Os recordes (negativos) são batidos e os alertas multiplicam-se. Mas, afinal, ainda vamos a tempo de reverter esta situação?

“Vamos sim. Do ponto de vista da ciência climática, isto é nada”, frisa Duarte Costa, alegando que, apesar disso, “estamos no linear do ponto de vista dos sistemas humanos”.

“Sempre foi dito pela ciência que 1.5 graus de aquecimento global era o máximo que poderíamos a aguentar. A partir daí são mudanças irreversíveis no sistema planetário, não só climático (...) A trajetória que nós estamos dá uma probabilidade de ultrapassarmos este 1.5%.Estamos a ver que para nós, hoje já é demasiado e está a causar demasiados danos, mas isto é só o início do que poderá acontecer se não travarmos este processo”.
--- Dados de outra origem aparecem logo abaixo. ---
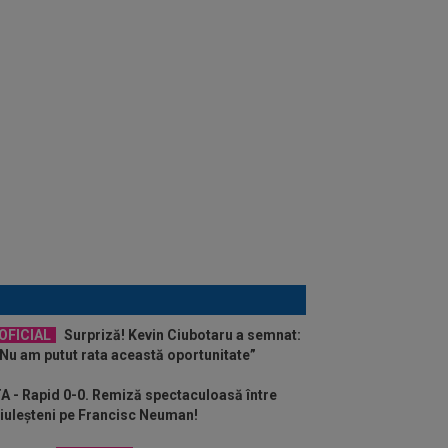
OFICIAL
Surpriză! Kevin Ciubotaru a semnat:
Nu am putut rata această oportunitate”
 - Rapid 0-0. Remiză spectaculoasă între
giuleșteni pe Francisc Neuman!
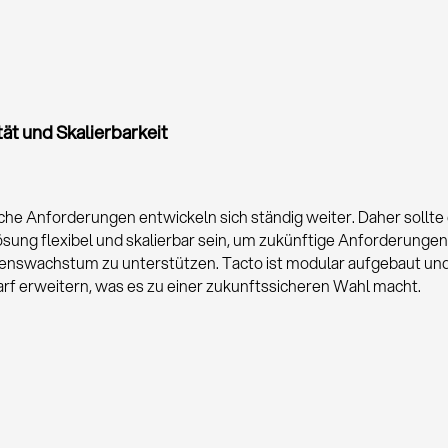
ität und Skalierbarkeit
che Anforderungen entwickeln sich ständig weiter. Daher sollte 
sung flexibel und skalierbar sein, um zukünftige Anforderunge
swachstum zu unterstützen. Tacto ist modular aufgebaut und 
arf erweitern, was es zu einer zukunftssicheren Wahl macht.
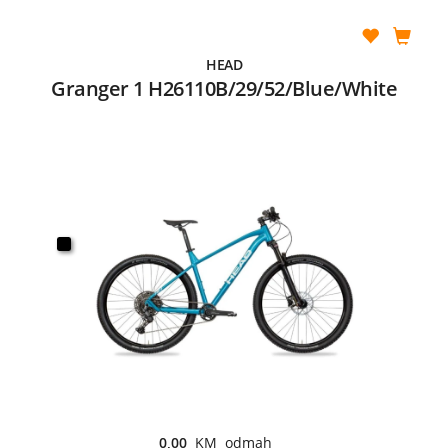
HEAD
Granger 1 H26110B/29/52/Blue/White
0,00
KM odmah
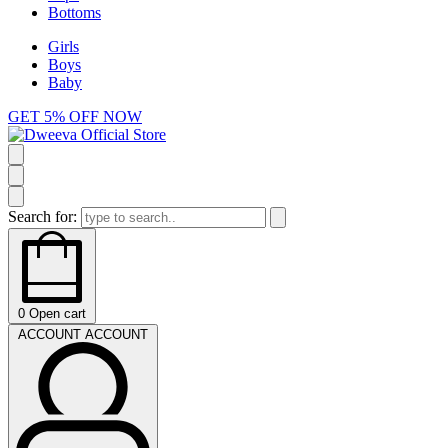
Bottoms
Girls
Boys
Baby
GET 5% OFF NOW
Search for:
0
Open cart
ACCOUNT
ACCOUNT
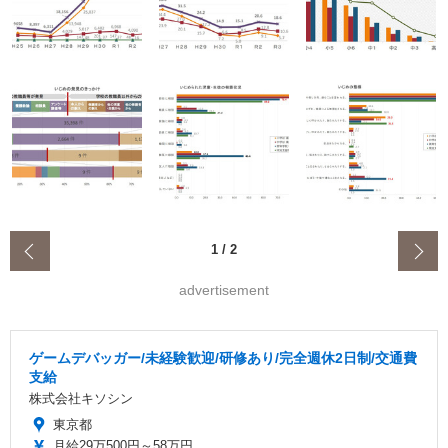
‹
1
/
2
advertisement
ゲームデバッガー/未経験歓迎/研修あり/完全週休2日制/交通費
支給
株式会社キソシン
東京都
月給29万500円～58万円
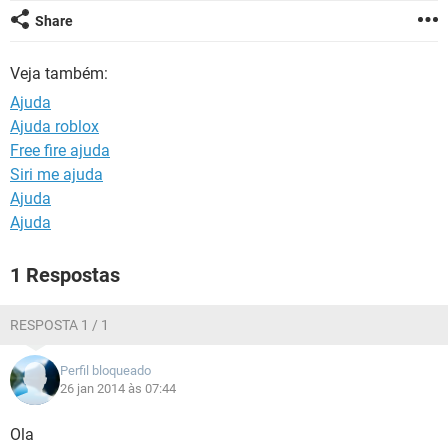
GUIA DE COMPRAS
Share
Veja também:
Ajuda
Ajuda roblox
Free fire ajuda
Siri me ajuda
Ajuda
Ajuda
1 Respostas
RESPOSTA 1 / 1
Perfil bloqueado
26 jan 2014 às 07:44
Ola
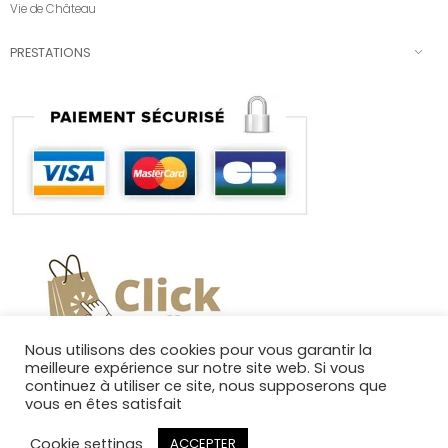
Vie de Château
PRESTATIONS
Nous utilisons des cookies pour vous garantir la
meilleure expérience sur notre site web. Si vous
continuez à utiliser ce site, nous supposerons que
vous en êtes satisfait
Cookie settings
ACCEPTER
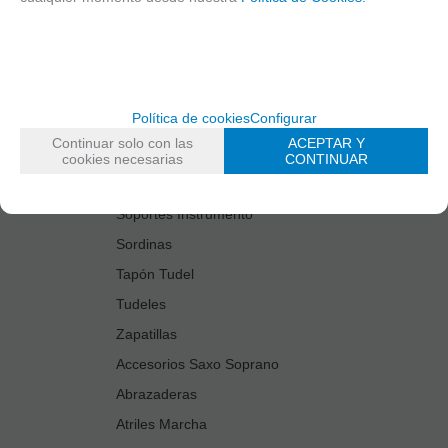
Estuches Guardacañas
Estuches Instrumento
Fundas Boquilla/Tudel
Kits Accesorios Saxo Tenor
Política de cookies
Configurar
Limpiadores
Continuar solo con las
ACEPTAR Y
Protectores Boquilla
cookies necesarias
CONTINUAR
Protectores Llaves
Soportes Instrumento
Sordinas
Tapón Tudel
Tudeles
Zapatillas
Accesorios Saxo Soprano
Abrazaderas
Atriles Marcha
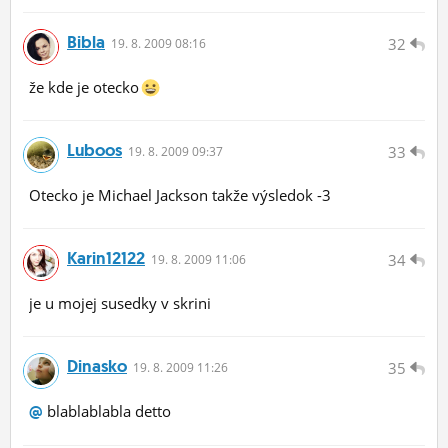
Bibla
32
19.
8.
2009 08:16
že kde je otecko
Luboos
33
19.
8.
2009 09:37
Otecko je Michael Jackson takže výsledok -3
Karin12122
34
19.
8.
2009 11:06
je u mojej susedky v skrini
Dinasko
35
19.
8.
2009 11:26
blablablabla detto
@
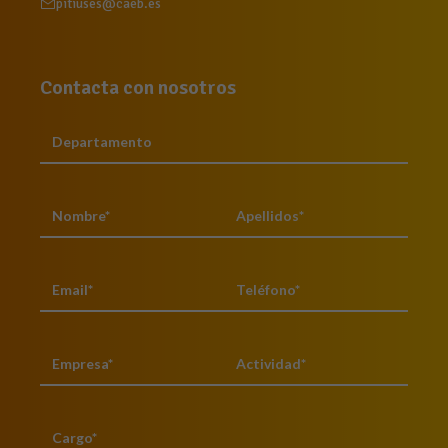
pitiuses@caeb.es
Contacta con nosotros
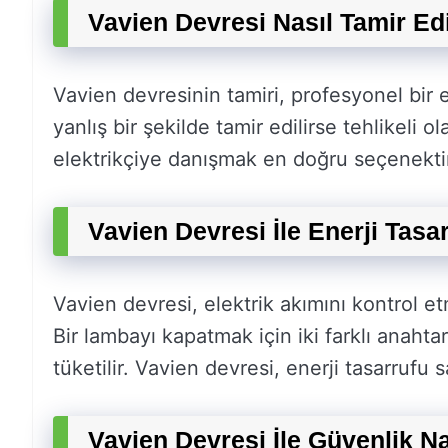
Vavien Devresi Nasıl Tamir Edi
Vavien devresinin tamiri, profesyonel bir e
yanlış bir şekilde tamir edilirse tehlikeli o
elektrikçiye danışmak en doğru seçenekti
Vavien Devresi İle Enerji Tasa
Vavien devresi, elektrik akımını kontrol et
Bir lambayı kapatmak için iki farklı anaht
tüketilir. Vavien devresi, enerji tasarrufu
Vavien Devresi İle Güvenlik Na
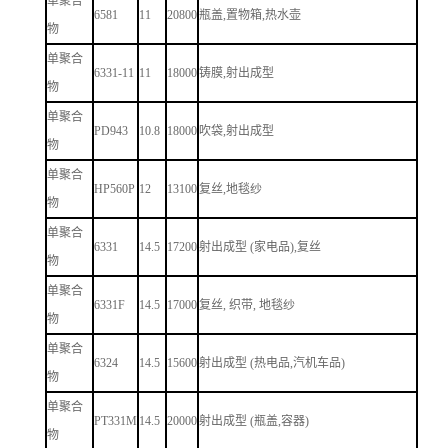
单聚合
6581
11
20800
瓶盖,置物箱,热水壶
物
单聚合
6331-11
11
18000
铸膜,射出成型
物
单聚合
PD943
10.8
18000
吹袋,射出成型
物
单聚合
HP560P
12
13100
复丝,地毯纱
物
单聚合
6331
14.5
17200
射出成型 (家电品),复丝
物
单聚合
6331F
14.5
17000
复丝, 织带, 地毯纱
物
单聚合
6324
14.5
15600
射出成型 (热电品,汽机车品)
物
单聚合
PT331M
14.5
20000
射出成型 (瓶盖,容器)
物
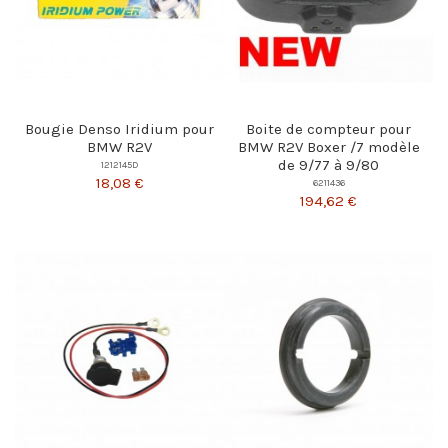
Bougie Denso Iridium pour
Boite de compteur pour
BMW R2V
BMW R2V Boxer /7 modèle
de 9/77 à 9/80
1212145D
18,08 €
6211436
194,62 €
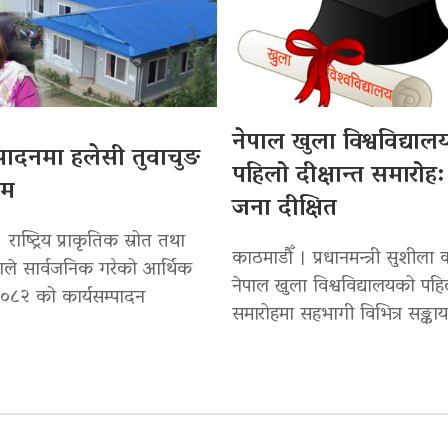
नेपाल खुला विश्वविद्या
्पादनमा हलेसी तुवाचुङ
पहिलो दीक्षान्त समारोह
थम
जना दीक्षित
राष्ट्रिय प्राकृतिक स्रोत तथा
काठमाडौँ । प्रधानमन्त्री सुशीला क
गले सार्वजनिक गरेको आर्थिक
नेपाल खुला विश्वविद्यालयको पहिल
/०८२ को कार्यसम्पादन
समारोहमा सहभागी विभित्र सङ्कायक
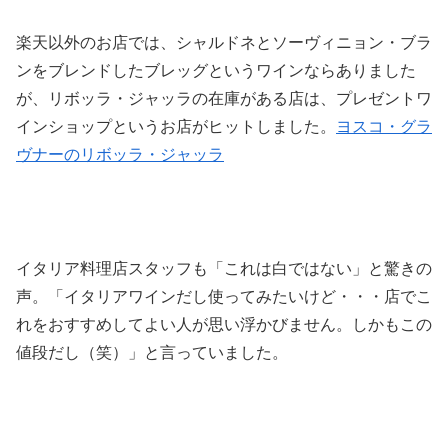
楽天以外のお店では、シャルドネとソーヴィニョン・ブラ
ンをブレンドしたブレッグというワインならありました
が、リボッラ・ジャッラの在庫がある店は、プレゼントワ
インショップというお店がヒットしました。
ヨスコ・グラ
ヴナーのリボッラ・ジャッラ
イタリア料理店スタッフも「これは白ではない」と驚きの
声。「イタリアワインだし使ってみたいけど・・・店でこ
れをおすすめしてよい人が思い浮かびません。しかもこの
値段だし（笑）」と言っていました。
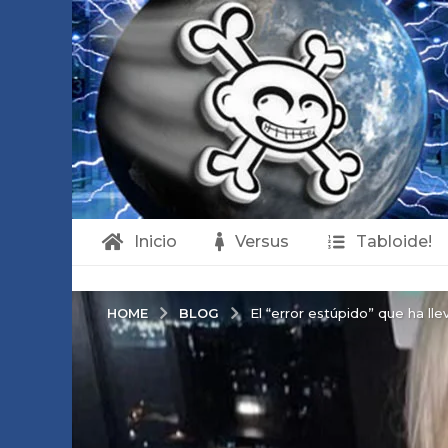
Inicio
Versus
Tabloide!
BLOG
HOME
El “error estúpido” que ha ll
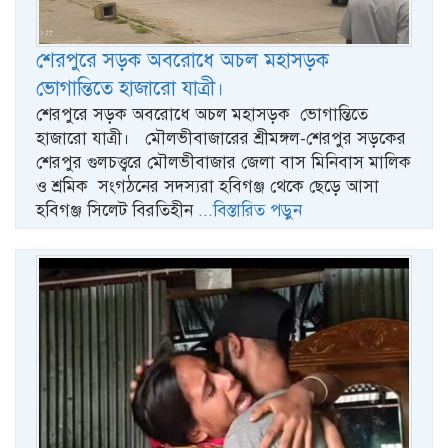
শেরপুরে সড়ক অবরোধে অচল মহাসড়ক
ভোগান্তিতে হাজারো যাত্রী।
শেরপুরে সড়ক অবরোধে অচল মহাসড়ক ভোগান্তিতে
হাজারো যাত্রী। মৌলভীবাজারের শ্রীমঙ্গল-শেরপুর সড়কের
শেরপুর গুলচত্ত্বরে মৌলভীবাজার জেলা বাস মিনিবাস মালিক
ও শ্রমিক সংগঠনের সদস্যরা হবিগঞ্জ থেকে ছেড়ে আসা
হবিগঞ্জ সিলেট বিরতিহীন
...বিস্তারিত পড়ুন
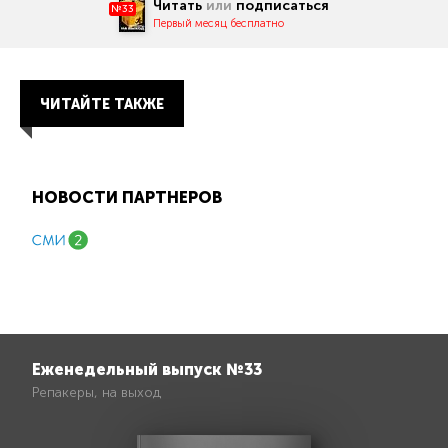
Читать
или
подписаться
№33
Первый месяц бесплатно
ЧИТАЙТЕ ТАКЖЕ
НОВОСТИ ПАРТНЕРОВ
Еженедельный выпуск №33
Репакеры, на выход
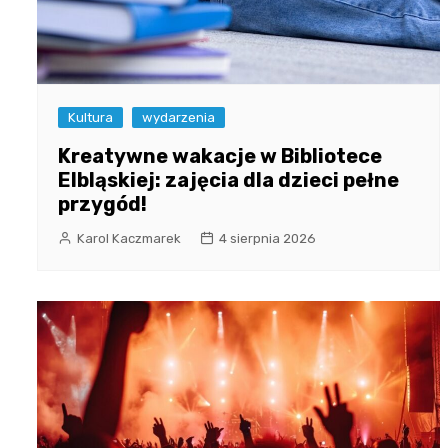
Kultura
wydarzenia
Kreatywne wakacje w Bibliotece
Elbląskiej: zajęcia dla dzieci pełne
przygód!
Karol Kaczmarek
4 sierpnia 2026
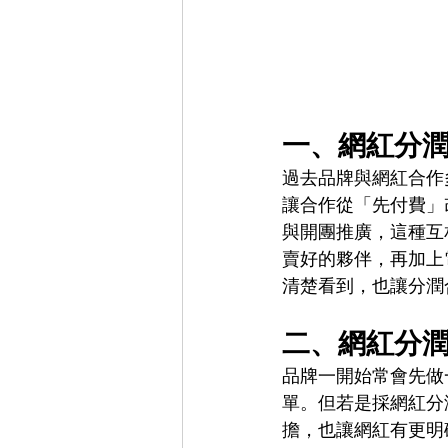
一、網紅分
過去品牌與網紅合作
讓合作從「先付費」
與開團推廣，這種互
賣好的夥伴，再加上
清楚看到，也讓分潤
二、網紅分
品牌一開始常會先做
單。但若是採網紅分
擔，也讓網紅有更明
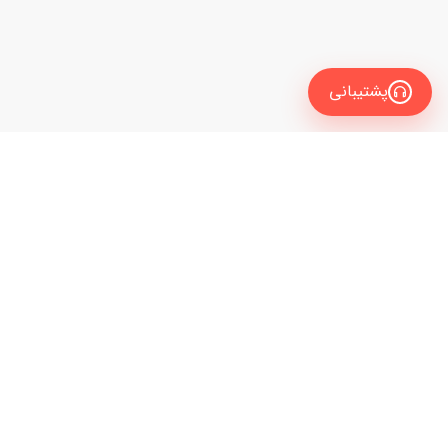
پشتیبانی
معرفی
برای زبان آموز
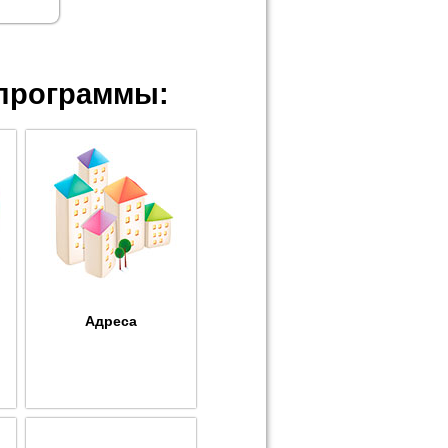
программы:
Адреса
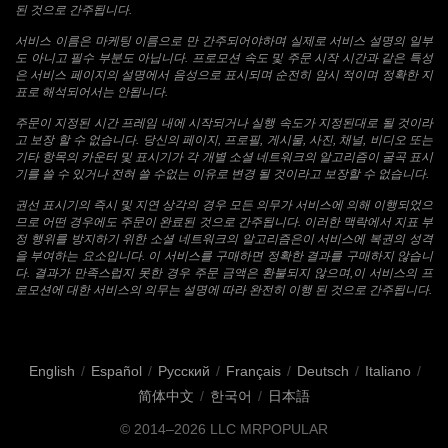
된 것으로 간주됩니다.
서비스 이름은 마케팅 이름으로 만 간주되어야하며 실제로 서비스 설명의 일부
도 아니고 필수 부분도 아닙니다. 프로모션 속도 및 주문 시작 시간과 같은 특성
은 서비스 페이지의 설명에서 음성으로 표시되며 순전히 암시 적이며 정확한 지
표로 해석되어서는 안됩니다.
주문이 지정된 시간 프레임 내에 시작되거나 실행 속도가 지정된대로 될 것이라
고 보장 할 수 없습니다. 당신의 페이지, 프로필, 게시물, 사진, 채널, 비디오 또는
기타 항목의 카운터 및 표시기가 각 개별 소셜 네트워크의 알고리즘이 굴곡 표시
기를 쓸 수 있거나 전혀 쓸 수없는 이유로 변경 될 것이라고 보장할 수 없습니다.
권선 표시기의 즉시 및 지연 상각의 경우 모든 의무가 서비스에 의해 이행되었으
므로 어떤 경우에도 주문이 완료된 것으로 간주됩니다. 이러한 맥락에서 지표 부
정 행위를 방지하기 위한 소셜 네트워크의 알고리즘은이 서비스에 복권의 성격
을 부여하는 요소입니다. 이 서비스를 구매하면 정확한 결과를 구매하지 않습니
다. 결과가 만족스럽지 못한 경우 주문 금액은 환불되지 않으며,이 서비스의 프
로모션에 대한 서비스의 의무는 설명에 따라 완전히 이행 된 것으로 간주됩니다.
English
/
Español
/
Русский
/
Français
/
Deutsch
/
Italiano
/
简体中文
/
한국어
/
日本語
© 2014–2026
LLC MRPOPULAR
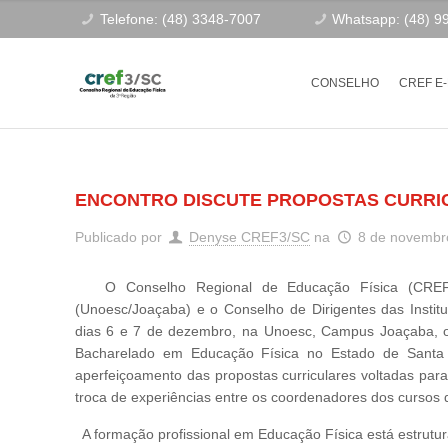
Telefone: (48) 3348-7007
Whatsapp: (48) 9
CONSELHO
CREF E
ENCONTRO DISCUTE PROPOSTAS CURRICU
Publicado por
Denyse CREF3/SC
na
8 de novembr
O Conselho Regional de Educação Física (CREF3/
(Unoesc/Joaçaba) e o Conselho de Dirigentes das Instit
dias 6 e 7 de dezembro, na Unoesc, Campus Joaçaba, o
Bacharelado em Educação Física no Estado de Santa C
aperfeiçoamento das propostas curriculares voltadas para
troca de experiências entre os coordenadores dos cursos d
A formação profissional em Educação Física está estrutur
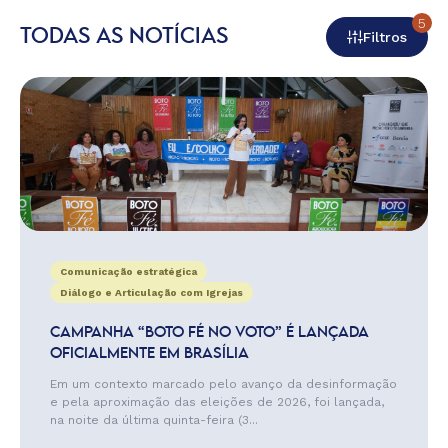
5
TODAS AS NOTÍCIAS
Filtros
Comunicação estratégica
Diálogo e Articulação com Igrejas
CAMPANHA “BOTO FÉ NO VOTO” É LANÇADA
OFICIALMENTE EM BRASÍLIA
Em um contexto marcado pelo avanço da desinformação
e pela aproximação das eleições de 2026, foi lançada,
na noite da última quinta-feira (3...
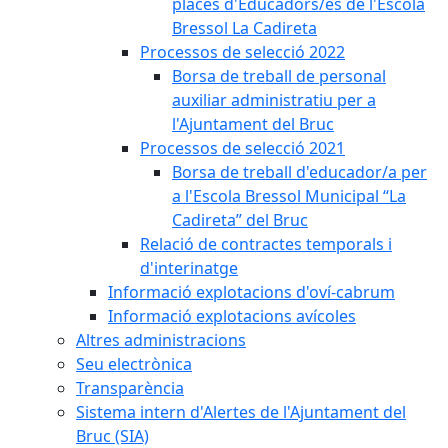
places d'Educadors/es de l'Escola
Bressol La Cadireta
Processos de selecció 2022
Borsa de treball de personal
auxiliar administratiu per a
l'Ajuntament del Bruc
Processos de selecció 2021
Borsa de treball d'educador/a per
a l'Escola Bressol Municipal “La
Cadireta” del Bruc
Relació de contractes temporals i
d'interinatge
Informació explotacions d'oví-cabrum
Informació explotacions avícoles
Altres administracions
Seu electrònica
Transparència
Sistema intern d'Alertes de l'Ajuntament del
Bruc (SIA)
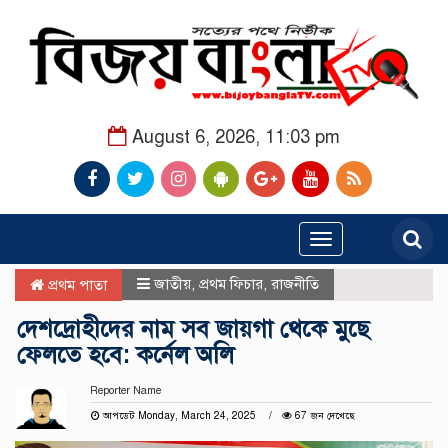
August 6, 2026, 11:03 pm
Toggle
navigation
জাতীয়
,
প্রথম ফিচার
,
রাজনীতি
প্রথম পাতা
দেশদ্রোহীদের নাম সব জায়গা থেকে মুছে
ফেলতে হবে: কর্নেল অলি
Reporter Name
আপডেট Monday, March 24, 2025
67 জন দেখেছে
Para isso, no entanto, “são necessárias políticas rigorosas e ambiciosas”. O especialista dá, como exemplo, acordos globais e vinculativos para “parar novos investimentos que coloquem mais combustíveis fósseis nas economias”, lembrando a necessidade dos países, inclusive Portugal, de “descarbonizar em todas as frentes”.

“Descarbonizar não é só garantir que temos um planeta onde é possível viver, é garantir por exemplo que as pessoas possam não gastar tanto dinheiro com combustíveis e possam andar de bicicleta e transporte público, ou tenham uma casa mais eficiente do ponto de vista energético e com isso gastem menos dinheiro com contas”.

“Fico pasmo quando num Conselho de Estado não se fala disso”

Decorreu esta terça-feira a segunda parte do Conselho de Estado, em que António Costa manteve-se em silêncio durante a análise sobre a situação económica e social do país. No entanto, apesar do pouco que sabe, o tema das alterações climáticas não parece ter estado em cima da mesa.

“Fico pasmo quando há um Conselho de Estado, com tantas altas figuras do país, e se fala zero sobre a crise climática. (…) Os nossos líderes políticos não estão atentos a esses problemas”, considera Duarte Costa.